Regarding recruitment, this study used a passive recruitment strategy, where eligible participants were sent an email and given contact information to respond to if interested in participating. As a result, those who participate in this study may be inherently more interested in physical activity and dietary behaviors compared to the general population [
46]. Despite this possibility, our sample was similar to national figures regarding BMI classification among African American college students [
47]. By having a representative sample in terms of BMI, it suggests that engagement in weight-related health behaviors such as physical activity and dietary intake are also likely to be representative of the broader African American college student population. Additionally, while this study focused on an at-risk group of individuals, this study is unable to make conclusions regarding racial differences in the co-occurrence of physical activity and dietary intake behaviors. Future research should explore differences between momentary associations between these behaviors by racial and ethnic groups.
Regarding study design, EMA prompting occurred during specific periods of time during the day (i.e., 9:30–10:30 AM, 12:30–1:30 PM, 3:30–4:30 PM, 6:30–7:30 PM, 9:30–10:30 PM). Despite the potential to capture dietary intake between 7:30 AM and 10:30 PM with this approach, it is possible that eating or snacking occasions were missed. For instance, if prompts occurred at 1:00 pm and 4:00 PM, eating occasions between 1:01 PM and 1:59 PM would not be captured with this protocol. Event-contingent prompting where, for example, participants self-initiate a questionnaire immediately following an eating occasions, in conjunction with a device-based measure of physical activity, may help to overcome this limitation in future research.
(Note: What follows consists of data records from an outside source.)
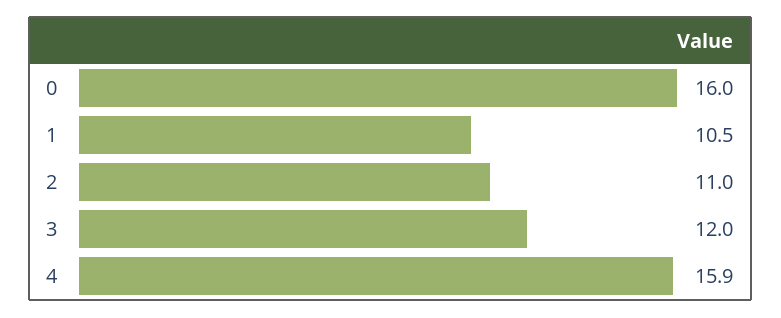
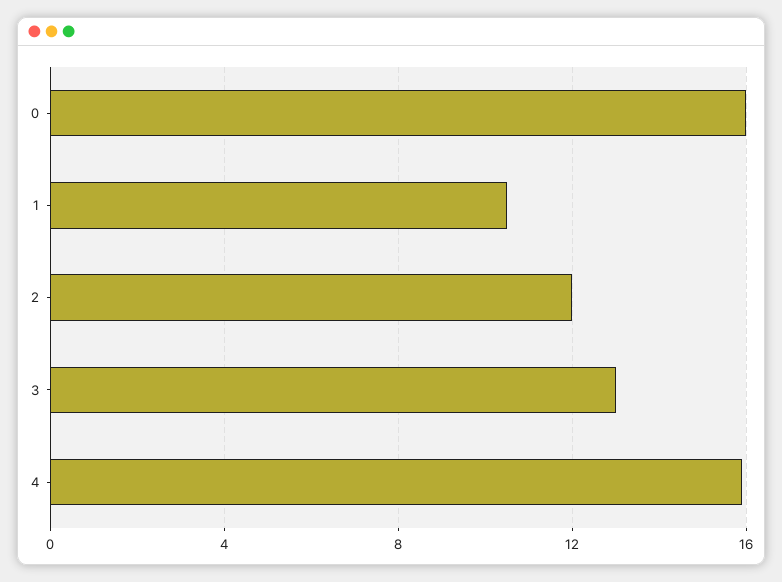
  {
    "0": 16,
    "1": 10.5,
-   "2": 11,
+   "2": 12,
-   "3": 12,
+   "3": 13,
    "4": 15.9
  }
Finally, because physical activity and dietary intake data were collected over the same two-hour period, causal inferences cannot be made. The decision to pair physical activity data with the two-hour time frame of the dietary EMA items as opposed to operationalizing physical activity as step counts in the time before the EMA item time frame was to avoid physical activity overlapping with the previous EMA prompt. While documenting the co-occurrence of these behaviors in naturalistic settings is valuable for behavior change interventions designed to promote weight loss or maintenance, a critical next step for research is to better understand the casual pathways linking these health behaviors.